Requirement 1
From the book review below, return the passage that begins at the words "After Khrushchev’s forced" and stops after the words "a balanced diet.", copied word for word.
Requirement 2
Translate this sentence from the book review below into Spanish: "Grain again had to be purchased from capitalist countries."

Document excerpt

Meanwhile the fertility of the virgin lands declined, and erosion became an ecological disaster. Grain again had to be purchased from capitalist countries.

After Khrushchev’s forced retirement in 1964, Soviet agriculture was never again dominated by a single personality. Those who replaced him relied on collective leadership and consensus. They realized the vital importance of small subsidiary household plots leased for private cultivation directly or through the kolkhozy or sovkhozy . The latter have no way of mechanizing the production of the many labor-intensive vegetable and fruit crops, so important for a balanced diet.

Occupying only 1.6% of the arable land, private plots supply about 60% of all potatoes, 30% of vegetables, 50% of fruit and 30% of meat, milk and eggs. Moreover, they tend to slow down the troublesome exodus of the rural population to the cities.

There is now some indication of support for less orthodox systems of economic incentive and for a degree of organizational flexibility that rewards a kind of private initiative based on the common interest of the brigade or zveno .

In Medvedev’s opinion, a kind of deregulation and opportunity for freedom of choice between different economic and organizational models is urgently needed. Will Gorbachev’s strong support for glasnost and perestroika favor such a policy?

For economic and geopolitical reasons the Soviet Union’s chronic food crisis looms large on the world scene. “Soviet Agriculture” explains why the crisis cannot be resolved under an outdated and irrational system that developed “outside the traditional pattern of Western civilization.” The book is well written, well documented, comprehensive and will be easy to read and understand by a wide range of specialists and laymen. I highly recommend it.

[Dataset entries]
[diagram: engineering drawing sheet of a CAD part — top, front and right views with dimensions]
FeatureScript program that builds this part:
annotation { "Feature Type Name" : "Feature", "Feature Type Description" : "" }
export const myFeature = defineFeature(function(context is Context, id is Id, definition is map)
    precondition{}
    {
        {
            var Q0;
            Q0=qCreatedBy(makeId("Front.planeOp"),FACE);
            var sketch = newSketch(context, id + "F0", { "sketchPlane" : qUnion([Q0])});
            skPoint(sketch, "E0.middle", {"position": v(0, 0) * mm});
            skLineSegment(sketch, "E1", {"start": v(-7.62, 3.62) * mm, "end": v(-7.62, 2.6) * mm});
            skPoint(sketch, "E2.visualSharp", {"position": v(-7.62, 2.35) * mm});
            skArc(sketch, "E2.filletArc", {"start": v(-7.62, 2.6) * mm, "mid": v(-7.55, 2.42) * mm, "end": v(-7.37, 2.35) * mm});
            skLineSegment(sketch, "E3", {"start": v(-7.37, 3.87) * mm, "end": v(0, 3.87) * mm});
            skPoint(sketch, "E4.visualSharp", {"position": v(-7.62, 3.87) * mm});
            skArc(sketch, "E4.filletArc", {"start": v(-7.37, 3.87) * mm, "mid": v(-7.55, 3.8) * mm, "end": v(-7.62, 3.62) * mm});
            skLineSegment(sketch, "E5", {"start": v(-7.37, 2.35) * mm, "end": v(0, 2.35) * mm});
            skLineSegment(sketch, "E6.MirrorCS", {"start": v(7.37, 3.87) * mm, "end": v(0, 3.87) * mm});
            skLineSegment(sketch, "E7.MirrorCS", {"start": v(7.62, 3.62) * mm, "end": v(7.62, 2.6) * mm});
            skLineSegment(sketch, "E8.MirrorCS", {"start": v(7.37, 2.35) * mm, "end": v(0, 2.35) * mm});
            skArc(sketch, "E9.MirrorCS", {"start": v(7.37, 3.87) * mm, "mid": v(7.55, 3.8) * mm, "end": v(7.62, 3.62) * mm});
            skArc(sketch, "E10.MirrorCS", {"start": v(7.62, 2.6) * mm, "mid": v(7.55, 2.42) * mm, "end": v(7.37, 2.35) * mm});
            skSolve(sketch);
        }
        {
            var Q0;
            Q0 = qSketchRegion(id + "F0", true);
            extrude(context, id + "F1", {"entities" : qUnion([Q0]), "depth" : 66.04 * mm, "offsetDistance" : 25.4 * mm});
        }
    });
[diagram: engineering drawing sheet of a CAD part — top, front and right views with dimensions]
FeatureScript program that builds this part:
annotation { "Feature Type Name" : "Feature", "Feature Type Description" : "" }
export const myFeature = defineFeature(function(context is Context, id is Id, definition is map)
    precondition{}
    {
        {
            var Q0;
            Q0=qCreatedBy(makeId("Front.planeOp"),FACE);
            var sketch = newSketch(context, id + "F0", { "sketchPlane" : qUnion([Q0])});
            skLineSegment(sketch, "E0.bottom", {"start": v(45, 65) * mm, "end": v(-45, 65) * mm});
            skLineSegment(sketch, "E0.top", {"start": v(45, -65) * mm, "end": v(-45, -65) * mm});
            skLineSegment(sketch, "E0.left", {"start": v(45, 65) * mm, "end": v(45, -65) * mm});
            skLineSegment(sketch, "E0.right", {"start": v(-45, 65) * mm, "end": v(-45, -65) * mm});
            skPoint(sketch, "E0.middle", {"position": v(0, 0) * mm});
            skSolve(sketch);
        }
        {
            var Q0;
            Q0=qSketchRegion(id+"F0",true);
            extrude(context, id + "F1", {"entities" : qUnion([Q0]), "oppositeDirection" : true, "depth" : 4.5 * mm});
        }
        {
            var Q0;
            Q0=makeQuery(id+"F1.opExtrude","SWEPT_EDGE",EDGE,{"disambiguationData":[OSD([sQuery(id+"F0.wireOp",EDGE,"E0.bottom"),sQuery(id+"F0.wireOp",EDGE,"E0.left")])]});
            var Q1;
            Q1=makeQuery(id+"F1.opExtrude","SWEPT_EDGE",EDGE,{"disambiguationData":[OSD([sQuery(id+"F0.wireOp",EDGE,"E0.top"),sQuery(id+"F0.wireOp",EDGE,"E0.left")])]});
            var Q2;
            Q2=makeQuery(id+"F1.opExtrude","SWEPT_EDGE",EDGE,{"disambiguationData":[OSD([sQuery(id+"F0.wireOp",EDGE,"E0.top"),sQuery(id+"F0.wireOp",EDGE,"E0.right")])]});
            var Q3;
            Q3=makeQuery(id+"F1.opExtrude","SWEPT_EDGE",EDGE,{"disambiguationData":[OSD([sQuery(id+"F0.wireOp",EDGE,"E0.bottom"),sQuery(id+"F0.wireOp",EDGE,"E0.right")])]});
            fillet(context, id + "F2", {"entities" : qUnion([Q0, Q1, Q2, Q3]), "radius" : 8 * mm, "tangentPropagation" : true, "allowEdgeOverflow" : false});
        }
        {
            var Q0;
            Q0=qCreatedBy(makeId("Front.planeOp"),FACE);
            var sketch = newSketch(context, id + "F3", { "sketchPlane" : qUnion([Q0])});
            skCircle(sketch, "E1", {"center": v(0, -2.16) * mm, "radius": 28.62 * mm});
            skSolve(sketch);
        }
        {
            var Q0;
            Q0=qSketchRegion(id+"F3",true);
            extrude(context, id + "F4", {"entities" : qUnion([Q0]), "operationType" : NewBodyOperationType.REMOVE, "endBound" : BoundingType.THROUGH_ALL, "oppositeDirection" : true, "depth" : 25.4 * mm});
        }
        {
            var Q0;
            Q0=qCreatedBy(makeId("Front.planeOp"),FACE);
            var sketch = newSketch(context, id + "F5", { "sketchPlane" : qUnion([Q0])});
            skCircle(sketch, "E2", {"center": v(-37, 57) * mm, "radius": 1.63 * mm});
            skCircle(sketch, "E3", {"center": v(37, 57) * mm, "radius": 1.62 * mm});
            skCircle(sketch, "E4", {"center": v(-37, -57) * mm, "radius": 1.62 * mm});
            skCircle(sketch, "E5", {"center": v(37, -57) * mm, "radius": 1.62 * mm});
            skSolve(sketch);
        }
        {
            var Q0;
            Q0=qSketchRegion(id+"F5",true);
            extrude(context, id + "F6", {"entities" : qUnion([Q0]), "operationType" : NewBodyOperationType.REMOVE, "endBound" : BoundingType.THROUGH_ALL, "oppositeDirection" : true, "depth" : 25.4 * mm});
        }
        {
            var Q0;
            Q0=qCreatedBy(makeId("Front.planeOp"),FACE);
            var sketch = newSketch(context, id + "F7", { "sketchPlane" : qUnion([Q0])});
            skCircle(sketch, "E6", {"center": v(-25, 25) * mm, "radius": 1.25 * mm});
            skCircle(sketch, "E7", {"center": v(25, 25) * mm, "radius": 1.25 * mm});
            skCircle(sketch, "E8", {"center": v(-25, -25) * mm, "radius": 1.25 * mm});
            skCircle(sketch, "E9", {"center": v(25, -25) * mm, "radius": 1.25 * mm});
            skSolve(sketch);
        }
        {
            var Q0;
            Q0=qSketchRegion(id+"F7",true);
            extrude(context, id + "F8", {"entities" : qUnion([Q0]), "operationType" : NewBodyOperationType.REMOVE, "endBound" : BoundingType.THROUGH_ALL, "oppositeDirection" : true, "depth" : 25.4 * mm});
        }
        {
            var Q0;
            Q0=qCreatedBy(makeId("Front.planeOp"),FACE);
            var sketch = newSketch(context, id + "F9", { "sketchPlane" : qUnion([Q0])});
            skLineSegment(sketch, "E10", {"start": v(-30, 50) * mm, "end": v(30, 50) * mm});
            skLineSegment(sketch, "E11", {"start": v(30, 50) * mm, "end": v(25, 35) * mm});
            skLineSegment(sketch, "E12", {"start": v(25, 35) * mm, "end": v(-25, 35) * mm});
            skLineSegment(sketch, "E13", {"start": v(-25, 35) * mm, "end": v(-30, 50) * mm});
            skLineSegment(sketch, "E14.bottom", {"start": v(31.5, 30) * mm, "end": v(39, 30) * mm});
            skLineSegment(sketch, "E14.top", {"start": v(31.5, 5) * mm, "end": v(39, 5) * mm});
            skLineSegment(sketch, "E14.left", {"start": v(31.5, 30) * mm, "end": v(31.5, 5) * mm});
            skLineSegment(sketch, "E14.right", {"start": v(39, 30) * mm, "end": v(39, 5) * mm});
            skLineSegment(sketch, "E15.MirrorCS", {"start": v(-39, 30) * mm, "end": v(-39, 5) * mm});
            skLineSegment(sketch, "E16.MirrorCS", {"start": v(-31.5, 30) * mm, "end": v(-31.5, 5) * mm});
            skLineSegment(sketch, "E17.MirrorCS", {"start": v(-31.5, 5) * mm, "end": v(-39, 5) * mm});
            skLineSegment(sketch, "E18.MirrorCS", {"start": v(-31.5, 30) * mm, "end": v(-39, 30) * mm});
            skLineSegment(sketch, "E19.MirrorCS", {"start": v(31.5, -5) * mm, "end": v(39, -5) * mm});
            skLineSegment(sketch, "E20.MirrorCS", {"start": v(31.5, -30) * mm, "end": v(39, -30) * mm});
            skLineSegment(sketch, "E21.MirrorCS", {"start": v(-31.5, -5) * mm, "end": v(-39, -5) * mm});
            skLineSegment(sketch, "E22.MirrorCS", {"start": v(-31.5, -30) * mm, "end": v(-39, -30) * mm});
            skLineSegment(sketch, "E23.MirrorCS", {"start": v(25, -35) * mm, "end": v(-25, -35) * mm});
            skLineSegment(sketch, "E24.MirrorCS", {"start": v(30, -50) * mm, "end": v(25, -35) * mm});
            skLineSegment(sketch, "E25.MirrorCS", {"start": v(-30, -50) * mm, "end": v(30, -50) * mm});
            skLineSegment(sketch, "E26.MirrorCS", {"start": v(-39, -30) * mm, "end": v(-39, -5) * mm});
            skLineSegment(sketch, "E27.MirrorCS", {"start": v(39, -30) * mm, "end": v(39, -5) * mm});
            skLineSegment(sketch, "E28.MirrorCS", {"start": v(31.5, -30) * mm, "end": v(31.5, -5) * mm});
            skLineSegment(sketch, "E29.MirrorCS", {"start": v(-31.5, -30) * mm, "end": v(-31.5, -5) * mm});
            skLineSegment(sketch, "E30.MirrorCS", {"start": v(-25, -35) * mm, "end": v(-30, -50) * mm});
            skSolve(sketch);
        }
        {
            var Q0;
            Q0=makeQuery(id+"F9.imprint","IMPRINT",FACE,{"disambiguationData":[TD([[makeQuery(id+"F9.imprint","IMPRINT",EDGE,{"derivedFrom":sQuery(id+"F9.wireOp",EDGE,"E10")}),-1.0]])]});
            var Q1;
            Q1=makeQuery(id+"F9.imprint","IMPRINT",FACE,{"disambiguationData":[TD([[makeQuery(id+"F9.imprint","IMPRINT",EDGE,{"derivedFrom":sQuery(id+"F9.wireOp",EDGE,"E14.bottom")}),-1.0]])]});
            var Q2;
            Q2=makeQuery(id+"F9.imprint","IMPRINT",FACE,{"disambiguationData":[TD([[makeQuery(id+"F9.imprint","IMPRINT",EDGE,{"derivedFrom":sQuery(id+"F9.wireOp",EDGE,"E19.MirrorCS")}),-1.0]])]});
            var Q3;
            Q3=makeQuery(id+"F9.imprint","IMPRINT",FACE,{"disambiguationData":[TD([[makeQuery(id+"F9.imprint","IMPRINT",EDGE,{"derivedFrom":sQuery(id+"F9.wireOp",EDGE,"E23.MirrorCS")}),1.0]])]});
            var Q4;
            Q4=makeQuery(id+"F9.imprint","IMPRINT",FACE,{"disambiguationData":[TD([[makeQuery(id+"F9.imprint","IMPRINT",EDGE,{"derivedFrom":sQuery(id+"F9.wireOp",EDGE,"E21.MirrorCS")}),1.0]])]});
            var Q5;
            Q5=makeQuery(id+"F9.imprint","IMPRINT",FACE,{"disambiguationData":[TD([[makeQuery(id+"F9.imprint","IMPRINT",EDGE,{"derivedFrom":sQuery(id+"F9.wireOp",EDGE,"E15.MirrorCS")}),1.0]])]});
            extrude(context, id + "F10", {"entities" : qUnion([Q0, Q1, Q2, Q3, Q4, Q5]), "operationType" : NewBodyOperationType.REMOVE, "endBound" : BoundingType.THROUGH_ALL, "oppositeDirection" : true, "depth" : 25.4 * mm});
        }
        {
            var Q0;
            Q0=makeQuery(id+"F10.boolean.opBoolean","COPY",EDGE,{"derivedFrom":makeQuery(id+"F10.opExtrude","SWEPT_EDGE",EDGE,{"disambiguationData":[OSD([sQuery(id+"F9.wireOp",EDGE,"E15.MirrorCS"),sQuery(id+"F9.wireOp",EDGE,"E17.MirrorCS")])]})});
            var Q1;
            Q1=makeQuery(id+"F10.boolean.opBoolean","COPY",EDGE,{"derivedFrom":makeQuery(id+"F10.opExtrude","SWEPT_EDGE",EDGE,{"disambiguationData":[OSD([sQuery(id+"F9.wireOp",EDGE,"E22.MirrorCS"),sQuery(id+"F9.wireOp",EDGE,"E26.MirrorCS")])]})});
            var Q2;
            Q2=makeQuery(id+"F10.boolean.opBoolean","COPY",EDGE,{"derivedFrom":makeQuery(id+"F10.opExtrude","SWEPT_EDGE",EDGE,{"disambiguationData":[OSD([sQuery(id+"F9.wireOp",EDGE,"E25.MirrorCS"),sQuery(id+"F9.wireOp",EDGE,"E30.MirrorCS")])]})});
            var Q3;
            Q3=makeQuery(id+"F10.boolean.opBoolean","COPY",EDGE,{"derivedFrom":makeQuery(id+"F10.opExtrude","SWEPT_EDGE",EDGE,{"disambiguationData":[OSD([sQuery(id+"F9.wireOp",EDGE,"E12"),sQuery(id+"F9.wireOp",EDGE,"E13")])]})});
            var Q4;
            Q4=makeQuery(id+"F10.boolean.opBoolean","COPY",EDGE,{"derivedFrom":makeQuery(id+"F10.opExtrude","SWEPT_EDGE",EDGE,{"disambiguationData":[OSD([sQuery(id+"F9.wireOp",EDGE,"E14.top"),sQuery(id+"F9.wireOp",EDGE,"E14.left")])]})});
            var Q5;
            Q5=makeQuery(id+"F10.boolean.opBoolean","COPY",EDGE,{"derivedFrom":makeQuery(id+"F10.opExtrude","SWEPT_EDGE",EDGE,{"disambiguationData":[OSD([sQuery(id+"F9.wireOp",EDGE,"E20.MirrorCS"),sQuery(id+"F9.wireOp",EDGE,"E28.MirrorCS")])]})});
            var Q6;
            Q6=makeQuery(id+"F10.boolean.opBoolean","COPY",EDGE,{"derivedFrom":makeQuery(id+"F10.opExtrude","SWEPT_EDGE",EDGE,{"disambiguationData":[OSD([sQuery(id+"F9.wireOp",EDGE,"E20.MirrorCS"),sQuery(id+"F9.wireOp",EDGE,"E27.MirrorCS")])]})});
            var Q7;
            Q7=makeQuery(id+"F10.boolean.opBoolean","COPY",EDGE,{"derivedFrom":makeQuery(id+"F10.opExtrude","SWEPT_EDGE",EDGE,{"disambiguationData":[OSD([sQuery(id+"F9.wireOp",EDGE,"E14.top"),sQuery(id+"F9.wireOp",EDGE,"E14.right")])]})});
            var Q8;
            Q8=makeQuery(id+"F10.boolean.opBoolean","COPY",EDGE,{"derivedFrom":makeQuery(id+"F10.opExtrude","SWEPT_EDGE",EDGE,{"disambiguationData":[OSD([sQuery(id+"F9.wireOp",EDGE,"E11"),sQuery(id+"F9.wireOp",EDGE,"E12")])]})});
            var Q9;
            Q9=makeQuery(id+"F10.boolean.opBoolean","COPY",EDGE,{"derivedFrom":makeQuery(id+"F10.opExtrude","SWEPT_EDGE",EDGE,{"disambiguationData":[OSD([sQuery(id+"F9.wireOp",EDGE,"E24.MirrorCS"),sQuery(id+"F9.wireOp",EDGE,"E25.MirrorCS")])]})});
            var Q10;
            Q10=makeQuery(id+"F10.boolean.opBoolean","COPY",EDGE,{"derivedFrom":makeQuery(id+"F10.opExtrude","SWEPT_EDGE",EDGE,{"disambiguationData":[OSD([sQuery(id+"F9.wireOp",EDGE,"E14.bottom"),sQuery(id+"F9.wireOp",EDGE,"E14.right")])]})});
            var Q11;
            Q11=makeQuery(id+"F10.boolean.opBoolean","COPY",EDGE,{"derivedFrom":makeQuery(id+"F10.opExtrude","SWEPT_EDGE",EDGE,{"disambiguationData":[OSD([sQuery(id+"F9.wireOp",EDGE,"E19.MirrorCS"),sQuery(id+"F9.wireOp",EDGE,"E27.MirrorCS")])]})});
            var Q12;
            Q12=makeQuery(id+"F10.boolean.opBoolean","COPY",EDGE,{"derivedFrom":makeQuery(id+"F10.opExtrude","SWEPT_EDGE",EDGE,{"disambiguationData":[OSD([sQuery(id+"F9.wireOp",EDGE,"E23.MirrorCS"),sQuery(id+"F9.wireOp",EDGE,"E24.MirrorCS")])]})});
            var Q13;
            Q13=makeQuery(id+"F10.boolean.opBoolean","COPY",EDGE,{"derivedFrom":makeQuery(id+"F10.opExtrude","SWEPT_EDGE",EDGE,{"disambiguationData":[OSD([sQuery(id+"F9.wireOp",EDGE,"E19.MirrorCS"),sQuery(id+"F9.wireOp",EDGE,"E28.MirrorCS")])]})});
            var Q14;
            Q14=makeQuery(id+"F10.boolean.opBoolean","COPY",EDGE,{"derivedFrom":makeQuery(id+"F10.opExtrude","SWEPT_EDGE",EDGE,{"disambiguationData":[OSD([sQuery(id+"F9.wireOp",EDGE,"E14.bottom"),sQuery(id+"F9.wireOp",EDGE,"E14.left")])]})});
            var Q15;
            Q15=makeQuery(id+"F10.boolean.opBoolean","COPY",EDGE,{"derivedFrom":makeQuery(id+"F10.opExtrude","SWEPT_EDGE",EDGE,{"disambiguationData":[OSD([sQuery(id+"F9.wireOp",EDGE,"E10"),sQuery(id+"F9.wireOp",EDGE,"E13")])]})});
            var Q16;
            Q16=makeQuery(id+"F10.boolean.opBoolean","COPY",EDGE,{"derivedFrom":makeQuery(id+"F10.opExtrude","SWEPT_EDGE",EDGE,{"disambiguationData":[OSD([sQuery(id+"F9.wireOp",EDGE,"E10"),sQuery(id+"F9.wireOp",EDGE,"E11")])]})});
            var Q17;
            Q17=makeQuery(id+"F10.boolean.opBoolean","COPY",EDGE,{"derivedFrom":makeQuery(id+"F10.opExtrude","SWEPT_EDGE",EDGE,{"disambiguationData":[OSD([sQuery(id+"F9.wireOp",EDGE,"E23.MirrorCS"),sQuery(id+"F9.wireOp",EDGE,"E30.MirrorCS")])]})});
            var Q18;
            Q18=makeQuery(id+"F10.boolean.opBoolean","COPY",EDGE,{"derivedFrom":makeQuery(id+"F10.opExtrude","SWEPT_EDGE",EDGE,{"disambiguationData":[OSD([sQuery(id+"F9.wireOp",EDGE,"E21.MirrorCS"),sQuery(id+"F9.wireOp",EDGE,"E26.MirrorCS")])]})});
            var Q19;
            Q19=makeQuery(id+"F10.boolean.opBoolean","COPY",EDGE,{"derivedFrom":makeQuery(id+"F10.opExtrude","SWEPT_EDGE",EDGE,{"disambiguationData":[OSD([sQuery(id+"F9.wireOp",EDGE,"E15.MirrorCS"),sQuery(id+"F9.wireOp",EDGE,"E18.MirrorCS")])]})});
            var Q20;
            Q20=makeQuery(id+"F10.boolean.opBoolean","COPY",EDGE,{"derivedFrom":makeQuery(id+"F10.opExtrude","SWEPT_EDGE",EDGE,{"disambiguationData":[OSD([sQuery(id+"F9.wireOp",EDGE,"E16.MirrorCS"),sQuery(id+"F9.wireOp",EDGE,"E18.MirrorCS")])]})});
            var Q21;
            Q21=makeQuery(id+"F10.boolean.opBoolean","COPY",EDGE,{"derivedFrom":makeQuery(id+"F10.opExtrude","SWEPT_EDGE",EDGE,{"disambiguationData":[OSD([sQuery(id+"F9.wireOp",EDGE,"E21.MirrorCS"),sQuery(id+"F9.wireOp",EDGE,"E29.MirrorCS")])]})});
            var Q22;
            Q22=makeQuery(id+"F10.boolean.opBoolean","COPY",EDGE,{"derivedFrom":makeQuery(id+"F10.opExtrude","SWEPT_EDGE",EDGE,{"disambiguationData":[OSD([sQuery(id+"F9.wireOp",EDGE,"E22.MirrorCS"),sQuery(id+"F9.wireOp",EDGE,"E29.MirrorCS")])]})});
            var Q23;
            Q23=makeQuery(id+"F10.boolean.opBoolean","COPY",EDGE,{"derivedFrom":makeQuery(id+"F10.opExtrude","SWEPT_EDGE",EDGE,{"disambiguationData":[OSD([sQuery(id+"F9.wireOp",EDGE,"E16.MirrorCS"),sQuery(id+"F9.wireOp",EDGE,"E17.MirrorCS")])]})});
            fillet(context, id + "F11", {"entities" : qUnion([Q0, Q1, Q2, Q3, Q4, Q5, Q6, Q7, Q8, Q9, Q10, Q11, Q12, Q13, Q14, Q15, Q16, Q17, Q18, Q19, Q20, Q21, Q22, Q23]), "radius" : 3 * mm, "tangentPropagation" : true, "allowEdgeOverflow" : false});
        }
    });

Written answer 1
After Khrushchev’s forced retirement in 1964, Soviet agriculture was never again dominated by a single personality. Those who replaced him relied on collective leadership and consensus. They realized the vital importance of small subsidiary household plots leased for private cultivation directly or through the kolkhozy or sovkhozy . The latter have no way of mechanizing the production of the many labor-intensive vegetable and fruit crops, so important for a balanced diet.

Written answer 2
Una vez más hubo que comprar grano a países capitalistas.